[[ RECORD SET, beginning ]]
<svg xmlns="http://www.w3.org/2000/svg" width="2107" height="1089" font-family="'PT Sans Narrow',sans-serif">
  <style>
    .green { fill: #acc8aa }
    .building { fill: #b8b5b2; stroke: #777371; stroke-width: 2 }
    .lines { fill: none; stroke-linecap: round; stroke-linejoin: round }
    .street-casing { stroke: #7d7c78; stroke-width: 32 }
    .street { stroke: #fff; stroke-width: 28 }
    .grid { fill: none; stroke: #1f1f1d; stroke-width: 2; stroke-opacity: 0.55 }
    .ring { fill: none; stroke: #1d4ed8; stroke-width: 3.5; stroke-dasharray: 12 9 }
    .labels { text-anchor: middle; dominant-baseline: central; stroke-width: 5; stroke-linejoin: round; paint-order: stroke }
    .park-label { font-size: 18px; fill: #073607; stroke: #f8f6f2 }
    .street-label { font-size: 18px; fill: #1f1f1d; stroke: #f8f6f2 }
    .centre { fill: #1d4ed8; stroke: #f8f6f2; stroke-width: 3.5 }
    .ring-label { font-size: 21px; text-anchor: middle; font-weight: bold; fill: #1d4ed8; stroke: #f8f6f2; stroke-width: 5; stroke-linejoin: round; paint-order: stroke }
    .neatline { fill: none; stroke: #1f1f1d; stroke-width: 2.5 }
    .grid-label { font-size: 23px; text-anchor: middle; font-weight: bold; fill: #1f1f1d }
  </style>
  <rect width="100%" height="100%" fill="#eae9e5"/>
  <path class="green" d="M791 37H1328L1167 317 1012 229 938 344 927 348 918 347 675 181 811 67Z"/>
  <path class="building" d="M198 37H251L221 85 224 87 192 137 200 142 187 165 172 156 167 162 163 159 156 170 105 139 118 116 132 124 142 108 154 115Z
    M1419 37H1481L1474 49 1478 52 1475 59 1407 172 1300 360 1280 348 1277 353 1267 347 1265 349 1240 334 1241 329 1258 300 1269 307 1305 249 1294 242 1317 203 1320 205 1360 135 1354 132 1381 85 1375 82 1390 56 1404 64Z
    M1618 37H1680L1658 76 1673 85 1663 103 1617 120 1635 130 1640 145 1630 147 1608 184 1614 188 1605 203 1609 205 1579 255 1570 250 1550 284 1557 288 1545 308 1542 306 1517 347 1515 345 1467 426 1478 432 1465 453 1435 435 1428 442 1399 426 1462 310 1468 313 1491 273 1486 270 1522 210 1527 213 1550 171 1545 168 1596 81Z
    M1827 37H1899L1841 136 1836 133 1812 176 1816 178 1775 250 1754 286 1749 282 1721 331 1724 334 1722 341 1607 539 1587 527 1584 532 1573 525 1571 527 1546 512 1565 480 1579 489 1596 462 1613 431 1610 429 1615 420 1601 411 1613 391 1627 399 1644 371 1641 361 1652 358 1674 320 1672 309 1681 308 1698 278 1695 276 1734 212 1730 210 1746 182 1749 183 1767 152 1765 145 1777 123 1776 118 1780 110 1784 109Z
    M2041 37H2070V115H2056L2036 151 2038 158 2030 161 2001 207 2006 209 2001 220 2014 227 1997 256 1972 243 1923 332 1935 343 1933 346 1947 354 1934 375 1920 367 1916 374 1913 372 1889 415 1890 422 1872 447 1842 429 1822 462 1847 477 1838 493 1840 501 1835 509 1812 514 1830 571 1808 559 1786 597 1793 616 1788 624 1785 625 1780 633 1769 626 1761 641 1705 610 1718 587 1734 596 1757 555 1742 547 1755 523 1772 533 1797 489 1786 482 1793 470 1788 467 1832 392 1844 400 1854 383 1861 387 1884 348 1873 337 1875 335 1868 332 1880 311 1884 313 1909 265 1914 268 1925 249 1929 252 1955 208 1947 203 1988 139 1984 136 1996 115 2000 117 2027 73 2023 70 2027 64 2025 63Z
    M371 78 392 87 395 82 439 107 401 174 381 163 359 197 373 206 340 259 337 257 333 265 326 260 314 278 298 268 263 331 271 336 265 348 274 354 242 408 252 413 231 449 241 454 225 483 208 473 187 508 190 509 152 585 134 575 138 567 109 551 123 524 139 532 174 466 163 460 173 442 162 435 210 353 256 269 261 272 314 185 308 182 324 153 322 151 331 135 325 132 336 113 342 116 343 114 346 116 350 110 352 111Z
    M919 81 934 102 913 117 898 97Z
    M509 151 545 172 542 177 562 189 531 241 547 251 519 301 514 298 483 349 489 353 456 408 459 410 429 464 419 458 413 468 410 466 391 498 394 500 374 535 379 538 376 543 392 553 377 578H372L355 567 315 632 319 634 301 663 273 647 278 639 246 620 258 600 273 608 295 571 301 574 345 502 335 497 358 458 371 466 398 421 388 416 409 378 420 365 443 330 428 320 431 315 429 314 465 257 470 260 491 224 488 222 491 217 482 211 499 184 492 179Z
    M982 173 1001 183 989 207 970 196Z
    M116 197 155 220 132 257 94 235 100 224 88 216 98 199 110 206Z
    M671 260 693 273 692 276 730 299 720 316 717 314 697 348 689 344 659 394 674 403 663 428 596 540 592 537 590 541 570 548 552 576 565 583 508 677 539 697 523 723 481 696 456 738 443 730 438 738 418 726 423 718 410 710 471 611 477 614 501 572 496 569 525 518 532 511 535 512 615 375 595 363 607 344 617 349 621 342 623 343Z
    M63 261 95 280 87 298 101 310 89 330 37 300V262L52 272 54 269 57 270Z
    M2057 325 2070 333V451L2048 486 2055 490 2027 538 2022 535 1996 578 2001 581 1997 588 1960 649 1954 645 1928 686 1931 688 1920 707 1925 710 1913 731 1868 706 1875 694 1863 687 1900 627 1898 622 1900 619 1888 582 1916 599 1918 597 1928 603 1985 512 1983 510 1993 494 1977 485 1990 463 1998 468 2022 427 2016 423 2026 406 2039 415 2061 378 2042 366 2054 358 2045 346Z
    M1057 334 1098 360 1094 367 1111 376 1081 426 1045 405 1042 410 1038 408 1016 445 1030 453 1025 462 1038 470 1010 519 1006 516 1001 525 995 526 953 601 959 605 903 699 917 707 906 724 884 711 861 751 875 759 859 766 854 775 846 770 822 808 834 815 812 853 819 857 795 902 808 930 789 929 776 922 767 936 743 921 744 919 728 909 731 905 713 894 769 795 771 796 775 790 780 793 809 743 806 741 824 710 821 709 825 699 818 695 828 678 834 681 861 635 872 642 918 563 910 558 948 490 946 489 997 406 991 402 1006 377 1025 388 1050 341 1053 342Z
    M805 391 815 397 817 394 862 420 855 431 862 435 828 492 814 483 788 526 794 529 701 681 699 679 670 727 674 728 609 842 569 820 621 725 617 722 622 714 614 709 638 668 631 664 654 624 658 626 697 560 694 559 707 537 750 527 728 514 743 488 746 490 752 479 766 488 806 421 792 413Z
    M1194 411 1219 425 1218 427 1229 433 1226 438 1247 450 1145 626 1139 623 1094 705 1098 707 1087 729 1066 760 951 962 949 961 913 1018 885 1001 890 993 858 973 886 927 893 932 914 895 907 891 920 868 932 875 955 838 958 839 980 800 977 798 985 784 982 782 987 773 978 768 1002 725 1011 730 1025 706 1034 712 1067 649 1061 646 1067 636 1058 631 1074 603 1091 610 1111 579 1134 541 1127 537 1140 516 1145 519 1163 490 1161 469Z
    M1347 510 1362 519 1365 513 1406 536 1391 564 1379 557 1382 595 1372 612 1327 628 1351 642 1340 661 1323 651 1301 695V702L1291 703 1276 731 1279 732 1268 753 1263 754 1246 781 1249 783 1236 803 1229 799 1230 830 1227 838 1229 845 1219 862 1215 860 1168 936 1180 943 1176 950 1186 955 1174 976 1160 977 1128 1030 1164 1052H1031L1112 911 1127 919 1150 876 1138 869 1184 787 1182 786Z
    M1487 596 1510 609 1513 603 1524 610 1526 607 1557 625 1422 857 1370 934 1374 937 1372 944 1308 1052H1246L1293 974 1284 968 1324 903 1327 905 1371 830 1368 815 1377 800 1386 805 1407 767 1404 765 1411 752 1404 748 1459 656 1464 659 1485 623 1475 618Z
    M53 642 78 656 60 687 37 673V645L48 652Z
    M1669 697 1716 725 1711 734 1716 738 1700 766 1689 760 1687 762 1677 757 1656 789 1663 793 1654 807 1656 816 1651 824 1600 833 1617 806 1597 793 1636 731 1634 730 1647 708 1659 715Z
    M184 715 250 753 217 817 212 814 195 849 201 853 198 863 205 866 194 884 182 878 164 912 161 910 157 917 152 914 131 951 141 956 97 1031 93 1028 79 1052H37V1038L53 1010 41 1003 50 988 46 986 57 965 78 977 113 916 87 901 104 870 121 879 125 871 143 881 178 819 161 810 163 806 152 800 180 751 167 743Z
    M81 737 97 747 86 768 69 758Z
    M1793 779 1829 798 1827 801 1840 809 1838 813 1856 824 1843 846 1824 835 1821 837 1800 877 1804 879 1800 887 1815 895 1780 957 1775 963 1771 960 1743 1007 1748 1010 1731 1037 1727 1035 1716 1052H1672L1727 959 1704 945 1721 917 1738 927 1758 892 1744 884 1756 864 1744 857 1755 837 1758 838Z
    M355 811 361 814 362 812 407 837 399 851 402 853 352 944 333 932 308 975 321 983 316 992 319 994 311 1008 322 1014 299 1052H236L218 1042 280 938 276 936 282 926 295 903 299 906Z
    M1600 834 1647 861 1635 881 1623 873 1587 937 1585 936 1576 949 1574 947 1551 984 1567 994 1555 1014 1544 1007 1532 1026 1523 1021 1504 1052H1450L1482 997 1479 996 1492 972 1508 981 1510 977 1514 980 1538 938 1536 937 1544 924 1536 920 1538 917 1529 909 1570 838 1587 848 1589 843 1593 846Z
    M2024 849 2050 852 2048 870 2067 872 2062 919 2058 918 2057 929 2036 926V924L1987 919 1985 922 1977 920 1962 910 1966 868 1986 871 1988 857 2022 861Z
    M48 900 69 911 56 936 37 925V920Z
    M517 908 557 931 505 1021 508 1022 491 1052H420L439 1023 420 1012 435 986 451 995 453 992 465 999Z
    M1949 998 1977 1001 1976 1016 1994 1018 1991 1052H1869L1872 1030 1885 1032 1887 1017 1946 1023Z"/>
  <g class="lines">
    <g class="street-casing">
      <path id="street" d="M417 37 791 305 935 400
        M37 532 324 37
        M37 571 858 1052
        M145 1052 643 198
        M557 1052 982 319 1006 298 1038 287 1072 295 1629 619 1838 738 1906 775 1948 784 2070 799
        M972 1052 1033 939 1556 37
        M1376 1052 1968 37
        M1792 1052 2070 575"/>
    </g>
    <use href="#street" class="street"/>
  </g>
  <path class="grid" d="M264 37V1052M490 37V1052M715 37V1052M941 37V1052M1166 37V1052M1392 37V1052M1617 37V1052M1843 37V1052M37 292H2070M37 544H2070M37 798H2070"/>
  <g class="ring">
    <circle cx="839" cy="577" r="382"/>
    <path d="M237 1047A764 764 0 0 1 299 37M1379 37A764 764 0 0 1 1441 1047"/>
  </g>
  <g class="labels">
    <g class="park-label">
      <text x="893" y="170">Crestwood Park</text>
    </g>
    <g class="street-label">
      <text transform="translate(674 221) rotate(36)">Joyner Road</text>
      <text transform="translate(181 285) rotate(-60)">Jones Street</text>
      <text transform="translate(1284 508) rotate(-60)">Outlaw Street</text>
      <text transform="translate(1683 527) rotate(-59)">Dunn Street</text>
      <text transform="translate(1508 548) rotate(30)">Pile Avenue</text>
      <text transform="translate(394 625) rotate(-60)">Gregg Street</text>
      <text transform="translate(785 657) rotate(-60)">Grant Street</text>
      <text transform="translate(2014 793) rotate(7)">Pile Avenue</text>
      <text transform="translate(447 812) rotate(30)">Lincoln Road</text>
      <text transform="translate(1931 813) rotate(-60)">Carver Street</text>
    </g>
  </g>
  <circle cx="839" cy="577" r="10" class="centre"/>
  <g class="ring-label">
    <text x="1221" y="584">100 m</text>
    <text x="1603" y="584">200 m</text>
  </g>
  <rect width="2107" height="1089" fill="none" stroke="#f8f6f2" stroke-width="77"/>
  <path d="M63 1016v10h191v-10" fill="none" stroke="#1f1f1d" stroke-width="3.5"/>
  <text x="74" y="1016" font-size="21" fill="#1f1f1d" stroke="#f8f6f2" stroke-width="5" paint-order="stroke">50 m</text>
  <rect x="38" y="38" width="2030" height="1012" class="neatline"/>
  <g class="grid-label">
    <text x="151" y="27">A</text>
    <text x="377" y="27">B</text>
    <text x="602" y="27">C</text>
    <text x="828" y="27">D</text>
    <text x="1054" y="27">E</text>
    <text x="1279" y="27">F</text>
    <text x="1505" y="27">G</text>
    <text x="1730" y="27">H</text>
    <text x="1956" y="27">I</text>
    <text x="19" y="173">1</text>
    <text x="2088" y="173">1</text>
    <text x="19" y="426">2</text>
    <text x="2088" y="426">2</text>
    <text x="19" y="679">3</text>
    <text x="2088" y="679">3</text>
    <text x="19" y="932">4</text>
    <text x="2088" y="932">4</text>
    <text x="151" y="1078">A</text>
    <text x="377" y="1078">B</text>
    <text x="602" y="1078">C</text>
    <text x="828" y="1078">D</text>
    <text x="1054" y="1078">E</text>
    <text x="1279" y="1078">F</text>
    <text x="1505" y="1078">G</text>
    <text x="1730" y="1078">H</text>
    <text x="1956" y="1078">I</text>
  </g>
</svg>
[[ RECORD SET, end ]]
*WHAT YOU HAVE TO DO*. Every line above that includes the string "paint" needs to be copied.

*REPLY*.
    .labels { text-anchor: middle; dominant-baseline: central; stroke-width: 5; stroke-linejoin: round; paint-order: stroke }
    .ring-label { font-size: 21px; text-anchor: middle; font-weight: bold; fill: #1d4ed8; stroke: #f8f6f2; stroke-width: 5; stroke-linejoin: round; paint-order: stroke }
  <text x="74" y="1016" font-size="21" fill="#1f1f1d" stroke="#f8f6f2" stroke-width="5" paint-order="stroke">50 m</text>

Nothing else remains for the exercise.